11. a kind of kit for diagnosis of alzheimer's disease, it includes can be used for display for example from subject's Any reagent of the content or level of the special peptide of circA β and/or circA β in biological sample or their segment；

Preferably, the reagent includes primer, the probe for expanding circA β or its segment, or includes the special peptide of circA β Binding protein；

Preferably, the reagent includes the divergence form primer pair that is made of forward primer and reverse primer, wherein forward primer with The site of app gene hybridization is located at the further downstream of the site that reverse primer hybridizes with app gene, and the divergence form primer pair The target sequence of amplification includes circA β or part thereof sequence.

12. a kind of method for determining the treatment validity of Alzheimer disease comprising biology of the measurement from subject The special peptide of circA β and/or circA β or the step of their segment in sample；

Preferably, which comprises

(1 ') the special peptide of circA β and/or circA β from the biological sample that the subject during or after treatment acquires is measured Content obtains the step of measured value；

The step of measured value is compared by (2 ') with standard value, it is preferable that same tested before measuring since treatment The content of the special peptide of circA β and/or circA β in the biological sample of person's acquisition is as standard value；It is further preferred that the standard value For the value obtained from the biological sample with the age of subject comparable normal subjects；

(3 ') are then judged to treating effectively, when the measured value is higher than the standard value when the measured value is lower than the mark When quasi- value, then it is not effective for being judged to treating.

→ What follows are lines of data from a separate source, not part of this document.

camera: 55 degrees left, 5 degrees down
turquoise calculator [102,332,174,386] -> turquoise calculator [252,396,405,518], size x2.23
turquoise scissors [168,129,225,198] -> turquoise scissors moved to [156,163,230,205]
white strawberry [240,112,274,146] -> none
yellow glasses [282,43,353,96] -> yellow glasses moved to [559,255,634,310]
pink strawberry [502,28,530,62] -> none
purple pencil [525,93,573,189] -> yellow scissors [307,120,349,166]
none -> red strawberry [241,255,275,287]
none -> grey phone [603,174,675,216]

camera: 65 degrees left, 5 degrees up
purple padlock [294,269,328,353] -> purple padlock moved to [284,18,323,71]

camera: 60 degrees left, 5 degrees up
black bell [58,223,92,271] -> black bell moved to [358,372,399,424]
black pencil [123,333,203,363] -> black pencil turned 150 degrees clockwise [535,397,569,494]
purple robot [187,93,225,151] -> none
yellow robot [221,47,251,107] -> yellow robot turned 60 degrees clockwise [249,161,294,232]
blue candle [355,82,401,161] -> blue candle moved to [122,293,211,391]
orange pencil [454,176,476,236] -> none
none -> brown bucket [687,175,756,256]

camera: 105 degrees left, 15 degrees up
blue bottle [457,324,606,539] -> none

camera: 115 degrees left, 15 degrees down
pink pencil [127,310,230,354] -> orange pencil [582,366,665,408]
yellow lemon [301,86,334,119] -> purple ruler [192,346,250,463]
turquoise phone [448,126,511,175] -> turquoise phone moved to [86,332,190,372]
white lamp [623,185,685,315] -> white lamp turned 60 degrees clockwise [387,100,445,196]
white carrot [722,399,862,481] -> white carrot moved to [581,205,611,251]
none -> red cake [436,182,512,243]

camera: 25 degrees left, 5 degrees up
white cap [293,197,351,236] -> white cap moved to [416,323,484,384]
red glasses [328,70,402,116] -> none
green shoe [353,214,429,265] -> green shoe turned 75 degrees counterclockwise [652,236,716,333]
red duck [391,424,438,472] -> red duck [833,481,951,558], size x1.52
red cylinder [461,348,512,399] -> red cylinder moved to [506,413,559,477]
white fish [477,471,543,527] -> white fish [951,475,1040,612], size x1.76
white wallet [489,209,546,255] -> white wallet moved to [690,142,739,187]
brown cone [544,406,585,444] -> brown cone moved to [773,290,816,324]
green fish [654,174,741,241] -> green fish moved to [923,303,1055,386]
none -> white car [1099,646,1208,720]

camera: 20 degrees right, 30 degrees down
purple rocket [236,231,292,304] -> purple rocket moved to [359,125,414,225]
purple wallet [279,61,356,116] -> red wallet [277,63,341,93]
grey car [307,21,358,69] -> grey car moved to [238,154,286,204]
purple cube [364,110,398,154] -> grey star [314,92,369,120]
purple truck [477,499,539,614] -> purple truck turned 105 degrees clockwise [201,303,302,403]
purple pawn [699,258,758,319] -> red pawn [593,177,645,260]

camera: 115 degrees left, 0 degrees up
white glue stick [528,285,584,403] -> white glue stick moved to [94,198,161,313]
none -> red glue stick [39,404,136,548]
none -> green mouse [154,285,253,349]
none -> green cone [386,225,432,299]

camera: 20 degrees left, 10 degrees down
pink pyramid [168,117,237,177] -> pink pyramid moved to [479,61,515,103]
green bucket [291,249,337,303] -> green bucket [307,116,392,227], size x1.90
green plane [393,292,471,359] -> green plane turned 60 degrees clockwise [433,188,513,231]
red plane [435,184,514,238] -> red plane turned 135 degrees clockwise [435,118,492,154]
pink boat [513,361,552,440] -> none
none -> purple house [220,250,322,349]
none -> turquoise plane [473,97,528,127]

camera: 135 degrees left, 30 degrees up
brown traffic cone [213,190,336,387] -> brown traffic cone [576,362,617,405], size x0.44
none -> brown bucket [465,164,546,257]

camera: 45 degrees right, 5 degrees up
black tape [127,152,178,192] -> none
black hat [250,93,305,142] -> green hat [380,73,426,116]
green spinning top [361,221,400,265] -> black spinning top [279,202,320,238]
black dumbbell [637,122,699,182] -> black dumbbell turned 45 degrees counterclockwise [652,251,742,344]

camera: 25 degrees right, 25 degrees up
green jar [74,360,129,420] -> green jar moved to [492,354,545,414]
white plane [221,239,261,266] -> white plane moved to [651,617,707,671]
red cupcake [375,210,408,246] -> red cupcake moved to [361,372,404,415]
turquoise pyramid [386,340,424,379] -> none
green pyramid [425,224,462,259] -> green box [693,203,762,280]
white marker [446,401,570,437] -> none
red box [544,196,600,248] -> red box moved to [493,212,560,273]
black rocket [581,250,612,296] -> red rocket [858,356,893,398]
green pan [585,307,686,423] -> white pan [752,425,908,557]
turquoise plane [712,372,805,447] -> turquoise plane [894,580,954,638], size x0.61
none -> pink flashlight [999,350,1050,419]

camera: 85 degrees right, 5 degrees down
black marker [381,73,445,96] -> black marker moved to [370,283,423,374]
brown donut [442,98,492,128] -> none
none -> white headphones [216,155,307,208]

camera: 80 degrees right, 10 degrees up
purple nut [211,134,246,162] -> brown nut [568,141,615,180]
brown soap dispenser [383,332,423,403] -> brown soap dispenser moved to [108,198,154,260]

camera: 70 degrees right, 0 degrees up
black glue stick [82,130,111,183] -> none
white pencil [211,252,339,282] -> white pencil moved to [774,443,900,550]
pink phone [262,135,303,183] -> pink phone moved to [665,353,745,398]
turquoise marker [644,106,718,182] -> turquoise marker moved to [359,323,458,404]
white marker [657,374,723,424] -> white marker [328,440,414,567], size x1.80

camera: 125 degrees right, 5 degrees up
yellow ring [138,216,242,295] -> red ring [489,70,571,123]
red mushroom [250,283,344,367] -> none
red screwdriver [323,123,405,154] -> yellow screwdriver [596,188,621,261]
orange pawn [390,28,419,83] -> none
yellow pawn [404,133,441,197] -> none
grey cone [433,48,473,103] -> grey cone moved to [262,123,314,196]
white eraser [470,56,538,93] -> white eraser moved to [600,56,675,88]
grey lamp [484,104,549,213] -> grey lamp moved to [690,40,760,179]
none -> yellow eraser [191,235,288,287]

13. a kind of for screening to the method for treating or slowing down the useful compound of Alzheimer disease comprising measurement sample The step of middle circA β and/or special peptide of circA β or their segment；

Preferably, which comprises

A. it is special that circA β and/or circA β from the biological sample that the non-human subject with Alzheimer disease acquires are measured The step of content of peptide obtains the first measured value；

B. the step of untested compound being applied to the non-human subject；

C. it is special that circA β and/or circA β from the biological sample that the non-human subject after application untested compound acquires are measured The step of content of different peptide obtains the second measured value；

E. when the second measured value is less than the first measured value, by untested compound screening for treating or slow down Alzheimer disease Useful compound, when the second measured value is greater than or equal to the first measured value, by untested compound screening for treating or subtract The useless compound of slow Alzheimer disease；

Preferably, which comprises

A. the content that measurement is overexpressed the special peptide of circA β and/or circA β in the cell of circA β or its cDNA obtains first The step of measured value；

B. the step of untested compound being applied to the cell；

C. the content for measuring the special peptide of circA β and/or circA β from the cell after application untested compound obtains the second measurement The step of value；

E. when the second measured value is less than the first measured value, by untested compound screening for treating or slow down Alzheimer disease Useful compound, when the second measured value is greater than or equal to the first measured value, by untested compound screening for treating or subtract The useless compound of slow Alzheimer disease.